▶ DATA IN THIS EXERCISE
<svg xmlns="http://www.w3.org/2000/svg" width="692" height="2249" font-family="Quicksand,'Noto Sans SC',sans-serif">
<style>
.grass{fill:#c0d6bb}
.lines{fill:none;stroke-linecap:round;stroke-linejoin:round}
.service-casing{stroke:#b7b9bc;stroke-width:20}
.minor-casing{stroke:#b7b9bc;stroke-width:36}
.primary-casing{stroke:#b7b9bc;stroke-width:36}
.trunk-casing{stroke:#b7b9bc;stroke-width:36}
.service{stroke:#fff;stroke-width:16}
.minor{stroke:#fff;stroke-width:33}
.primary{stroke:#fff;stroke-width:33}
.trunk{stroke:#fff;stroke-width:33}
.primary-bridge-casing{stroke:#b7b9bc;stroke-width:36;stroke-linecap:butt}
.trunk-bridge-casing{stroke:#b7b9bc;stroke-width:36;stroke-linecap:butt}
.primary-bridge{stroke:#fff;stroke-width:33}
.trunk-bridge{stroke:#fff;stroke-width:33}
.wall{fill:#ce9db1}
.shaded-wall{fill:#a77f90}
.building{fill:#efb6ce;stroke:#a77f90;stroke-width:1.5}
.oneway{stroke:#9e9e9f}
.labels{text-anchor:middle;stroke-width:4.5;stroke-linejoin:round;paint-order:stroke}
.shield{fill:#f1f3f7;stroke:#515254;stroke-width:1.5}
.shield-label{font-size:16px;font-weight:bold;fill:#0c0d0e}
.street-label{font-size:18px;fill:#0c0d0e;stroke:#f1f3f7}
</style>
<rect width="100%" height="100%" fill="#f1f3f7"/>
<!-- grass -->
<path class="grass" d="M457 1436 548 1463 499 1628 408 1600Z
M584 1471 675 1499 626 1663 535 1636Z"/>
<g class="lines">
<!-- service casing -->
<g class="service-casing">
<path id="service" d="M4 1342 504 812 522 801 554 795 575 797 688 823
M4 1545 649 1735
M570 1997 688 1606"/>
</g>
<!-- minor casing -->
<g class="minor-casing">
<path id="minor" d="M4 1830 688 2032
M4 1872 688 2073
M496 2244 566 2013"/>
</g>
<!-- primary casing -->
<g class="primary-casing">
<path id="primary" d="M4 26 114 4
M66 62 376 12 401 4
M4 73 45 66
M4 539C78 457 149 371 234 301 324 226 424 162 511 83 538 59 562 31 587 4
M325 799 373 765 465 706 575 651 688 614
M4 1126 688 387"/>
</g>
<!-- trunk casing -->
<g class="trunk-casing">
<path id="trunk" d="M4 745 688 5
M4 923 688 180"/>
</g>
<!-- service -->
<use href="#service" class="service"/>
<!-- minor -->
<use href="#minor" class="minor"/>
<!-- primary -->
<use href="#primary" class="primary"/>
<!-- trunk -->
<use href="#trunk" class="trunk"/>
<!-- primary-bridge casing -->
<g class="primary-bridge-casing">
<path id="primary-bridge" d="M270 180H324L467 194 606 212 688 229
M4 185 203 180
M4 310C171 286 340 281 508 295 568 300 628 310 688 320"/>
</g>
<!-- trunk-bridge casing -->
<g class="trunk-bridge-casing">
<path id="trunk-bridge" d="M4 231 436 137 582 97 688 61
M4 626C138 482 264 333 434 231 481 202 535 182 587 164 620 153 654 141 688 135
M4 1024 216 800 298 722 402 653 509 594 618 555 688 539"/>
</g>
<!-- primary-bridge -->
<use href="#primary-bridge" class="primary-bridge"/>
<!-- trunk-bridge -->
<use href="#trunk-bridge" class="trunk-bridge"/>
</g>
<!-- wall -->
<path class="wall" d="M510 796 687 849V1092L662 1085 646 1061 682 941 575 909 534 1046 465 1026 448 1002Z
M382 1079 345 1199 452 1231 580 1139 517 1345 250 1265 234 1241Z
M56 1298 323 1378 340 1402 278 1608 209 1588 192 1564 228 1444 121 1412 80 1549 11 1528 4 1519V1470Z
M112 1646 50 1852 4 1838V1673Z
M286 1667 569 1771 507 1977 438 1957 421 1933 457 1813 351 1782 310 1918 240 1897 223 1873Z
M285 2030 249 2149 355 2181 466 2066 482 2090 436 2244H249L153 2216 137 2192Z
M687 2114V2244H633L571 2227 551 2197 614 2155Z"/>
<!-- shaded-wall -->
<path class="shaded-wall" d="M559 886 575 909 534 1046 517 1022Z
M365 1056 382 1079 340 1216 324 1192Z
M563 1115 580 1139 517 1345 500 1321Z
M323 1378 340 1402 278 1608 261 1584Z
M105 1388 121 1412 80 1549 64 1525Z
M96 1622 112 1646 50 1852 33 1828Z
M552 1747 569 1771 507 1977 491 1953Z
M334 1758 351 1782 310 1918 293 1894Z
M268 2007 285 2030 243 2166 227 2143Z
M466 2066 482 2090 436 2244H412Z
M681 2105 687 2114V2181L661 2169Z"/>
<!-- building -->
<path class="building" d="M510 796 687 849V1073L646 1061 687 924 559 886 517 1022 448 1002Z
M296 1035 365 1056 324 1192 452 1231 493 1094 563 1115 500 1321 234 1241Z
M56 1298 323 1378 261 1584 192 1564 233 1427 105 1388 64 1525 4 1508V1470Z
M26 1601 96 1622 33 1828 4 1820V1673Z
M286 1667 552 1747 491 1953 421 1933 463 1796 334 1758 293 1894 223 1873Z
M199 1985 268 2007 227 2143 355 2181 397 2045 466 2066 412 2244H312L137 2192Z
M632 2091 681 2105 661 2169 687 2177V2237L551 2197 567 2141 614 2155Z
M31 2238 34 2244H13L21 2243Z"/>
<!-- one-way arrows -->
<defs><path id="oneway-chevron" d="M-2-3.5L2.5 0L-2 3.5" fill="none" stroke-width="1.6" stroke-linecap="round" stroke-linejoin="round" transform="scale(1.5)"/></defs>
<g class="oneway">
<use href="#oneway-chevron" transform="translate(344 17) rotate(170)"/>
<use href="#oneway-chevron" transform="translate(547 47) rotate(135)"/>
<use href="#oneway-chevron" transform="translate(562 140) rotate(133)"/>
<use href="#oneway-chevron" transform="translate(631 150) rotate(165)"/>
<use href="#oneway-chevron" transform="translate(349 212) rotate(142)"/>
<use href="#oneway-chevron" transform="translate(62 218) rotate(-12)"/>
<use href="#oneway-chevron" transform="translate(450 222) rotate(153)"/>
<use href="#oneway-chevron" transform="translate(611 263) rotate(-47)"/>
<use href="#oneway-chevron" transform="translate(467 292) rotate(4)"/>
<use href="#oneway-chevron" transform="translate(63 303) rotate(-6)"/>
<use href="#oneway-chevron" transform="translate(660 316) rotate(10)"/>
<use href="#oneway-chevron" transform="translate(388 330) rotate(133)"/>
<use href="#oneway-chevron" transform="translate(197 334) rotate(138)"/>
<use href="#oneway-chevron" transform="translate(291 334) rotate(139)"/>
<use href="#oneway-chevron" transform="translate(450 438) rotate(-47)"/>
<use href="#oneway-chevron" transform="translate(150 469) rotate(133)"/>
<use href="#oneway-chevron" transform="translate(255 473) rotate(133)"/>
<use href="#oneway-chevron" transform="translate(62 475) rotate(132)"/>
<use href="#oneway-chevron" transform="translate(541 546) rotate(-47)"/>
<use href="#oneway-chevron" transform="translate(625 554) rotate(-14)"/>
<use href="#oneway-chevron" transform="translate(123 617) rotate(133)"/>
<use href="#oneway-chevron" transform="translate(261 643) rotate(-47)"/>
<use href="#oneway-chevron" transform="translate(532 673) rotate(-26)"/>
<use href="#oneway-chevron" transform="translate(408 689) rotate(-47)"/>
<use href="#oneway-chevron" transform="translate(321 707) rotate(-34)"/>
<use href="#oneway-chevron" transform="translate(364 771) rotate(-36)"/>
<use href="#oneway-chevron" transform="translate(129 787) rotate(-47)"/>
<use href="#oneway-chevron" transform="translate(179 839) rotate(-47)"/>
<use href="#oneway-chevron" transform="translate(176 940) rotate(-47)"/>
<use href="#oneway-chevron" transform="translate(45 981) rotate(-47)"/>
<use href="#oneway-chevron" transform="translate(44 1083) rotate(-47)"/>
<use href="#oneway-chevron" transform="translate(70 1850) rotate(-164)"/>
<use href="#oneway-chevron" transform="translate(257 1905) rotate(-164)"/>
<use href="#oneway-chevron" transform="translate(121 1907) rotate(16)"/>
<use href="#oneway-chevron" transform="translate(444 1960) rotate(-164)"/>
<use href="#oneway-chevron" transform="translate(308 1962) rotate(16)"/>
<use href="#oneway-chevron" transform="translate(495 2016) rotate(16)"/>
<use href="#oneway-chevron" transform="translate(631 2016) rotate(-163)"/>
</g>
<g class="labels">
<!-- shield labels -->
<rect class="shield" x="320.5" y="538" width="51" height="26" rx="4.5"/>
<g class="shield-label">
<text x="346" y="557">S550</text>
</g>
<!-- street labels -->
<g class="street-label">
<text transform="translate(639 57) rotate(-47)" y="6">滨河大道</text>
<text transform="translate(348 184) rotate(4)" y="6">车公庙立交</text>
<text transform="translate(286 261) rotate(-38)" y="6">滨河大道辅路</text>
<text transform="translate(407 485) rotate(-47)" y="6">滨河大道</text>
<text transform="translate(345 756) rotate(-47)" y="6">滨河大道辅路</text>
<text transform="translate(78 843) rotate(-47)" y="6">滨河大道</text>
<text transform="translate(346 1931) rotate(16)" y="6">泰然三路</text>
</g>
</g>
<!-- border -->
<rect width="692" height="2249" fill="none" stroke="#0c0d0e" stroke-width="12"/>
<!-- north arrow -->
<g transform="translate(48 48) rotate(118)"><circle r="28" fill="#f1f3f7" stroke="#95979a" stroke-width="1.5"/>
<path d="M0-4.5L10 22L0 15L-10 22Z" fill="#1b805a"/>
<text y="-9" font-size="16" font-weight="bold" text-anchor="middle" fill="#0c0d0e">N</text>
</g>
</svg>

▶ PROMPT
Write down exactly the span of lines above from the one containing "<!-- shield labels -->" to the one containing "<!-- border -->", both ends included.

▶ WRITTEN SOLUTION
<!-- shield labels -->
<rect class="shield" x="320.5" y="538" width="51" height="26" rx="4.5"/>
<g class="shield-label">
<text x="346" y="557">S550</text>
</g>
<!-- street labels -->
<g class="street-label">
<text transform="translate(639 57) rotate(-47)" y="6">滨河大道</text>
<text transform="translate(348 184) rotate(4)" y="6">车公庙立交</text>
<text transform="translate(286 261) rotate(-38)" y="6">滨河大道辅路</text>
<text transform="translate(407 485) rotate(-47)" y="6">滨河大道</text>
<text transform="translate(345 756) rotate(-47)" y="6">滨河大道辅路</text>
<text transform="translate(78 843) rotate(-47)" y="6">滨河大道</text>
<text transform="translate(346 1931) rotate(16)" y="6">泰然三路</text>
</g>
</g>
<!-- border -->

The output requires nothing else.